A federal judge in Orlando has threatened sanctions on the district’s top prosecutor for the way his office argued in favor of mandatory detention for noncitizens.
In a scathing order, Judge Roy Dalton Jr. of the Middle District of Florida said the Trump administration’s reading of the Immigration and Nationality Act is “incoherent” and prosecutors failed their duty of candor while trying to support it.
The government is free to advance an unpopular legal theory, Dalton wrote, but “its lawyers must make those arguments in a way that comports with their professional obligations.”
“Cite the contrary binding authority and argue why it’s wrong. Don’t hide the ball. Don’t ignore the overwhelming weight of persuasive authority as if it won’t be found,” he wrote. “And don’t send a sacrificial lamb to stand before this Court with a fistful of cases that don’t apply and no cogent argument for why they should.”
US Attorney Gregory Kehoe and Assistant US Attorney Joy Warner must respond in writing by Feb. 9 to explain why they shouldn’t be sanctioned, Dalton ordered.
The underlying case is one of a raft of habeas corpus petitions challenging the administration’s view that nearly all noncitizens are subject to mandatory detention after arrest by immigration officials.
District court judges, flooded with habeas petitions, have almost uniformly rejected that stance—some in particularly strong terms.
For decades, immigration law was interpreted such that noncitizens arrested in the interior of the country, as opposed to those coming in at the border, were entitled to bond hearings before immigration judges.
The Trump administration last year decided that under its reading of the law, nearly all noncitizens are subject to mandatory detention without a chance to argue for release on bond.
Among the judges who have rejected that interpretation is Judge Sunshine Sykes of the US District Court for the Central District of California, who declared that a nationwide class of noncitizens has the right to a bond hearing.

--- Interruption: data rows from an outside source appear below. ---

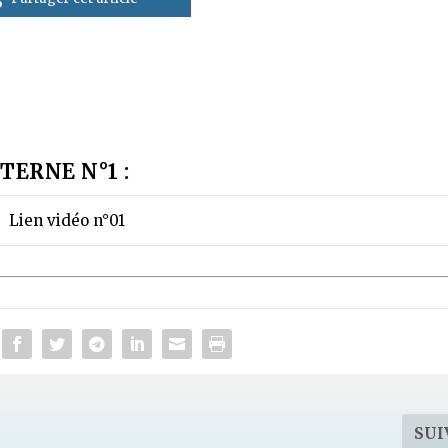
TERNE N°1 :
Lien vidéo n°01
SUI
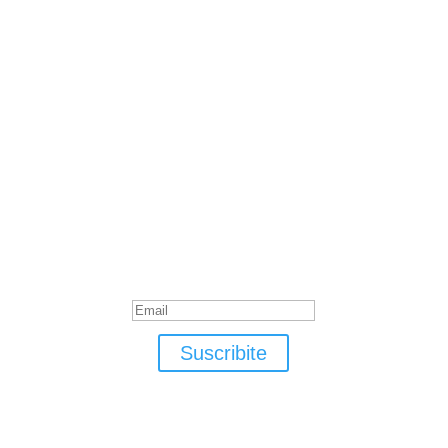
Suscribite
¡Muchas gracias por suscrirte!
Suscribite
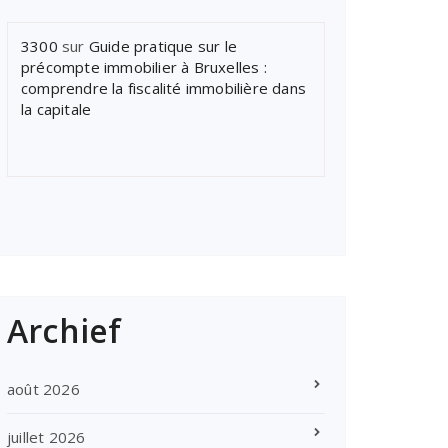
3300
sur
Guide pratique sur le
précompte immobilier à Bruxelles :
comprendre la fiscalité immobilière dans
la capitale
Archief
août 2026
juillet 2026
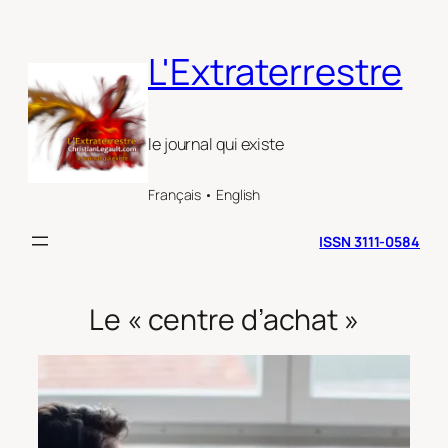
Aller
au
L'Extraterrestre
contenu
le journal qui existe
Français • English
ISSN 3111-0584
Le « centre d’achat »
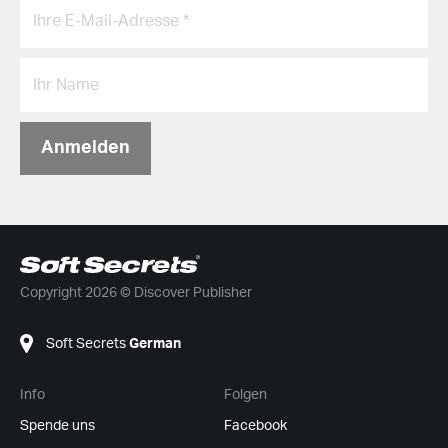
Anmelden
Copyright 2026 © Discover Publisher
Soft Secrets
German
Info
Folgen
Spende uns
Facebook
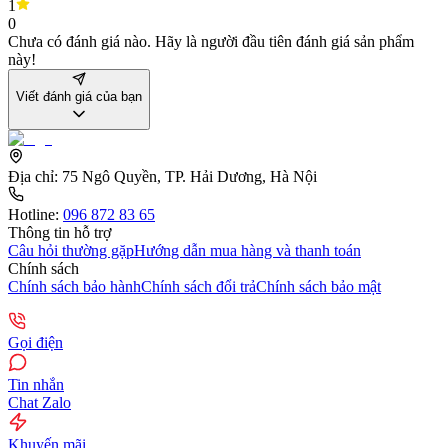
1
0
Chưa có đánh giá nào. Hãy là người đầu tiên đánh giá sản phẩm
này!
Viết đánh giá của bạn
Địa chỉ:
75 Ngô Quyền, TP. Hải Dương, Hà Nội
Hotline:
096 872 83 65
Thông tin hỗ trợ
Câu hỏi thường gặp
Hướng dẫn mua hàng và thanh toán
Chính sách
Chính sách bảo hành
Chính sách đổi trả
Chính sách bảo mật
Gọi điện
Tin nhắn
Chat Zalo
Khuyến mãi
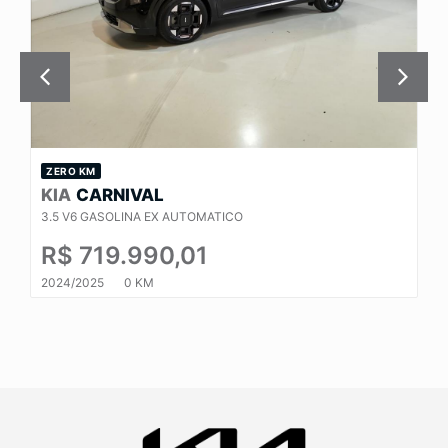
ZERO KM
KIA
CARNIVAL
3.5 V6 GASOLINA EX AUTOMATICO
R$ 719.990,01
2024/2025
0 KM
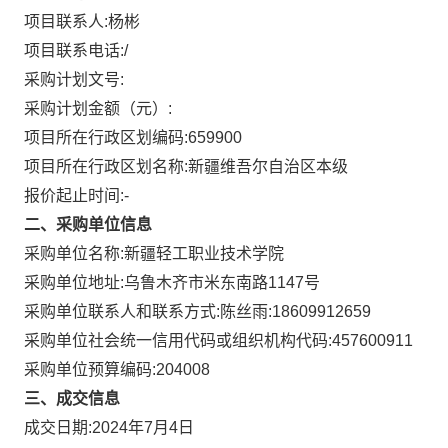
项目联系人:
杨彬
项目联系电话:
/
采购计划文号:
采购计划金额（元）:
项目所在行政区划编码:
659900
项目所在行政区划名称:
新疆维吾尔自治区本级
报价起止时间:-
二、采购单位信息
采购单位名称:
新疆轻工职业技术学院
采购单位地址:
乌鲁木齐市米东南路1147号
采购单位联系人和联系方式:
陈丝雨:18609912659
采购单位社会统一信用代码或组织机构代码:
457600911
采购单位预算编码:
204008
三、成交信息
成交日期:
2024年7月4日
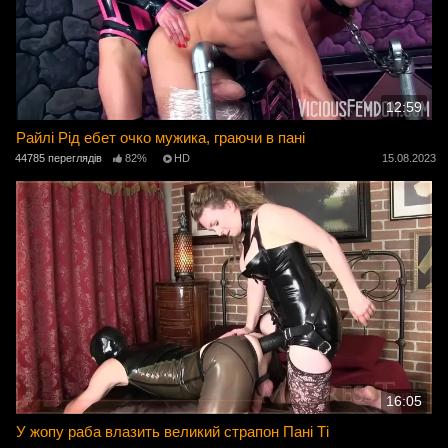
12:59
Райлі Рід ебет очко мужика, граючи в пані
44785 переглядів
82%
HD
15.08.2023
16:05
У жопу раба влазить великий страпон Пані Ті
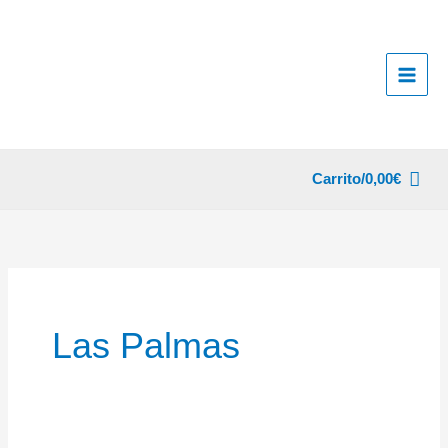
Ir
al
contenido
Carrito/
0,00
€
Las Palmas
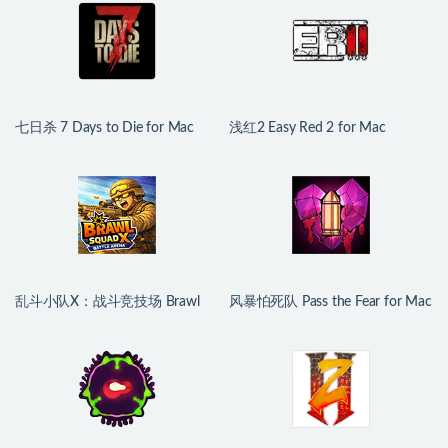
七日杀 7 Days to Die for Mac
浅红2 Easy Red 2 for Mac
v3.1.0.B14 中文原生版
v2.0.8.2 中文原生版 含DLC
乱斗小队X：战斗竞技场 Brawl
风暴怕死队 Pass the Fear for Mac
Squad X: Battle Arena for Mac
v1.0.416 中文移植版
v1.1 中文原生版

But immigration judges, which are under the executive branch, have still declined to hold bond hearings, raising “serious separation of powers concerns,” Sykes said in court last week.
And on Monday, Chief Judge Patrick Schiltz of the District of Minnesota ordered acting Immigration and Customs Enforcement boss Todd Lyons to appear in court in person to explain why officials haven’t complied with immigration-related court orders.
“The Court acknowledges that ordering the head of a federal agency to personally appear is an extraordinary step, but the extent of ICE’s violation of court orders is likewise extraordinary, and lesser measures have been tried and failed,” Schiltz wrote.
The case is Gimenez Rivero v. Mina, M.D. Fla., No. 6:26-cv-00066, order 1/26/26.